**Data for analysis:**
┌────────

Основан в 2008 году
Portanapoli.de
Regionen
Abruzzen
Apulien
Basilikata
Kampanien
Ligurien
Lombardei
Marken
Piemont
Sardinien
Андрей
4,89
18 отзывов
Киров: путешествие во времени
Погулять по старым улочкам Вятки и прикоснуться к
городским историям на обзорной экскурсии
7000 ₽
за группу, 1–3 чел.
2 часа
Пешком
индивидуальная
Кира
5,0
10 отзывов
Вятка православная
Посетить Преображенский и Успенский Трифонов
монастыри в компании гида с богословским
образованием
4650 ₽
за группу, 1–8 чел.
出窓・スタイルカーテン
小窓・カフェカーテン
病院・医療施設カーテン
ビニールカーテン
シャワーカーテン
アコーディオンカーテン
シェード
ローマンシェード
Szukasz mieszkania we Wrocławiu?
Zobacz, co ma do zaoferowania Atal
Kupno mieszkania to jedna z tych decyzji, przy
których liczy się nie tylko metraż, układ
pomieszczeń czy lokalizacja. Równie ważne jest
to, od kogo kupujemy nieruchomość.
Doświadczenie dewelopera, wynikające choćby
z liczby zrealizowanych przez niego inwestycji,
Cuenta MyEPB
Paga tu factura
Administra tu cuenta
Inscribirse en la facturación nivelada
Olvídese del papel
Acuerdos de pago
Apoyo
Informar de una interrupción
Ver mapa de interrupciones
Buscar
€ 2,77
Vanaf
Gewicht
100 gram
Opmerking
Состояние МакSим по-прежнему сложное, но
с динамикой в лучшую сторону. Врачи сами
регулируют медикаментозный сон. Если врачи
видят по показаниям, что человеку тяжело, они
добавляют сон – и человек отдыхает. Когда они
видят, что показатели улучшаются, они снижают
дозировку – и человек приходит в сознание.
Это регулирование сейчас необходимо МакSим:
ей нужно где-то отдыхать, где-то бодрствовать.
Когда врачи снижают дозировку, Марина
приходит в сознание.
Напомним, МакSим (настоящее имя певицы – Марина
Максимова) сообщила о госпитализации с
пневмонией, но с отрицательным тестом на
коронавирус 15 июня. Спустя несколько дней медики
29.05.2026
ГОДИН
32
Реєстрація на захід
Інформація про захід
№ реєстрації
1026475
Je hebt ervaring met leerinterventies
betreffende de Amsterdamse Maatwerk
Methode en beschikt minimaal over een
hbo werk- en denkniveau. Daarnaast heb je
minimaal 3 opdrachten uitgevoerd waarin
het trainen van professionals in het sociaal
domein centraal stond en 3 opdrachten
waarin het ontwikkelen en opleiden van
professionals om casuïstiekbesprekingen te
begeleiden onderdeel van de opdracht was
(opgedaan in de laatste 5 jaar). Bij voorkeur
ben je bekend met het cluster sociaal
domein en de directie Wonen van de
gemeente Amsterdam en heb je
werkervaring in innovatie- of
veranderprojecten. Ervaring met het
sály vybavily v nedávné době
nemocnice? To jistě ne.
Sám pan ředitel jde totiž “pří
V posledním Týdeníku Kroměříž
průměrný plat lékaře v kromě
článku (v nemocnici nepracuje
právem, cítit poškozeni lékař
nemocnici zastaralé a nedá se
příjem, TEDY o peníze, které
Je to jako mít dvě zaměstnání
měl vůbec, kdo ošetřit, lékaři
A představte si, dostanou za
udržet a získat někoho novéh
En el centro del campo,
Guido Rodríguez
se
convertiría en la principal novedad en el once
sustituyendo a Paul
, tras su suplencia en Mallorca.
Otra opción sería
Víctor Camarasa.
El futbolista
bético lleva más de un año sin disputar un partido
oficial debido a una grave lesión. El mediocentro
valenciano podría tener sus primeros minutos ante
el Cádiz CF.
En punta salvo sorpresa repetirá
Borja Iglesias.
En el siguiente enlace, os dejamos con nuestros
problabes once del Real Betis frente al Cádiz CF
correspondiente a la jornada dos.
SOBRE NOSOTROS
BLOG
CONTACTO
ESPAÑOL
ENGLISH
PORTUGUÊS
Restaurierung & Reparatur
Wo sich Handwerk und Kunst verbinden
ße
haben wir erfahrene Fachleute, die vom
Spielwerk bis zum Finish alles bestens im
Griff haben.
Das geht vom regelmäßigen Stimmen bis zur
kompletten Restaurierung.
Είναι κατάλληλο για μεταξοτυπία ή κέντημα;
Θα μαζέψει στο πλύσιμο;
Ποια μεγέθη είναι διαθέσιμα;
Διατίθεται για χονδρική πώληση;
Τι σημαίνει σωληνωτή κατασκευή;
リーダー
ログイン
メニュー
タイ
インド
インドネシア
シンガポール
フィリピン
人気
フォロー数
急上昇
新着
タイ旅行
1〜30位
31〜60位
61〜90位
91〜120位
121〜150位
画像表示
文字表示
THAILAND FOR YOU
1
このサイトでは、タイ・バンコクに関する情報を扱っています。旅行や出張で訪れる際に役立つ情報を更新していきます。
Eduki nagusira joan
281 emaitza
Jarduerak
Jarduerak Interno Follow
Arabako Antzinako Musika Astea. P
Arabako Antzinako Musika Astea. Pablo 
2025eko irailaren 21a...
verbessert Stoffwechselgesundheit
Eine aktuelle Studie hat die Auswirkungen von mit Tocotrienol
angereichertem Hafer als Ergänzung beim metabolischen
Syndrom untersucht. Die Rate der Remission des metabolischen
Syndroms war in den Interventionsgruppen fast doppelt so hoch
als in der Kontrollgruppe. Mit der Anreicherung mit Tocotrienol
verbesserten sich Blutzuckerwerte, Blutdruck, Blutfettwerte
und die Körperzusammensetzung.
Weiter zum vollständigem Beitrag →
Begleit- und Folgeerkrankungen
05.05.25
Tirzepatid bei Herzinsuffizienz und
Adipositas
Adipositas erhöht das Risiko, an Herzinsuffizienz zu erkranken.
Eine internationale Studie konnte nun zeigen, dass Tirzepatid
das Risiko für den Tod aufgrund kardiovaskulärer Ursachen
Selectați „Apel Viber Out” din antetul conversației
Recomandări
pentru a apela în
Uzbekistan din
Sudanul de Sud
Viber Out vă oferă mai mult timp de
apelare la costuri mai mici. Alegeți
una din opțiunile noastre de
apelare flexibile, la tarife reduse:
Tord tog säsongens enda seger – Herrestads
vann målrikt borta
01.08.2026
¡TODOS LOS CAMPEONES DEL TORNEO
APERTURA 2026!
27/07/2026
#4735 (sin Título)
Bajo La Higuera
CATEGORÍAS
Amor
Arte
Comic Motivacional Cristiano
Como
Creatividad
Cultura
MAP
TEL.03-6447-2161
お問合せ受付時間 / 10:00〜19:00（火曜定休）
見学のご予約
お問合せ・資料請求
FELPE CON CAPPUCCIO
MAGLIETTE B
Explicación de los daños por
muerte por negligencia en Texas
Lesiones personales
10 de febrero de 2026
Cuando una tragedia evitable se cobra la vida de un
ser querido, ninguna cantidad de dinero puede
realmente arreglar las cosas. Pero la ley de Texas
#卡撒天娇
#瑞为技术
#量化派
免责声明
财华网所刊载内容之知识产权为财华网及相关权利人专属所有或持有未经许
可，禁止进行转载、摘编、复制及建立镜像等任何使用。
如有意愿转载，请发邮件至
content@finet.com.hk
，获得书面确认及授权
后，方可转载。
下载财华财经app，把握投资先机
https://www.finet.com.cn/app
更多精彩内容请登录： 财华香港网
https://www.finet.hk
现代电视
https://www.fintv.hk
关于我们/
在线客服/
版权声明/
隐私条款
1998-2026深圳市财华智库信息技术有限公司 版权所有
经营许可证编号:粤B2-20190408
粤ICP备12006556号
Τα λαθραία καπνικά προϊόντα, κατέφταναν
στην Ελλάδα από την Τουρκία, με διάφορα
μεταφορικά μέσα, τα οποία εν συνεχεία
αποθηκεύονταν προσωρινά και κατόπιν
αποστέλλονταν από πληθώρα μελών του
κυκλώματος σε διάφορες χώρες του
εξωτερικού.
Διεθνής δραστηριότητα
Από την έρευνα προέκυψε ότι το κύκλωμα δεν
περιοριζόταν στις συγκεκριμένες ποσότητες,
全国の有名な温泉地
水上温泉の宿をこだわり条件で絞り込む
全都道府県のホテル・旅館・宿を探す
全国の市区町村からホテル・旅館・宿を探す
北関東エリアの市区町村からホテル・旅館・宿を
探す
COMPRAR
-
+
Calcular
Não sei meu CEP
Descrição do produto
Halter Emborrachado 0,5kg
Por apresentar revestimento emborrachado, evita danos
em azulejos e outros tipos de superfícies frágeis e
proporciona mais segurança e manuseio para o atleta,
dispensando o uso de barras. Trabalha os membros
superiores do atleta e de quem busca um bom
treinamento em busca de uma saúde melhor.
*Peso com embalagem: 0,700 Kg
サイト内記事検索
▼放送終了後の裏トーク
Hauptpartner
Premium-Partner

└────────

**What you need to do:**
Starting at the line that has "Διατίθεται για χονδρική πώληση;" and ending at the line that has "Eduki nagusira joan", please write out the lines above exactly, leaving out all others.

**Solution to the problem:**
Διατίθεται για χονδρική πώληση;
Τι σημαίνει σωληνωτή κατασκευή;
リーダー
ログイン
メニュー
タイ
インド
インドネシア
シンガポール
フィリピン
人気
フォロー数
急上昇
新着
タイ旅行
1〜30位
31〜60位
61〜90位
91〜120位
121〜150位
画像表示
文字表示
THAILAND FOR YOU
1
このサイトでは、タイ・バンコクに関する情報を扱っています。旅行や出張で訪れる際に役立つ情報を更新していきます。
Eduki nagusira joan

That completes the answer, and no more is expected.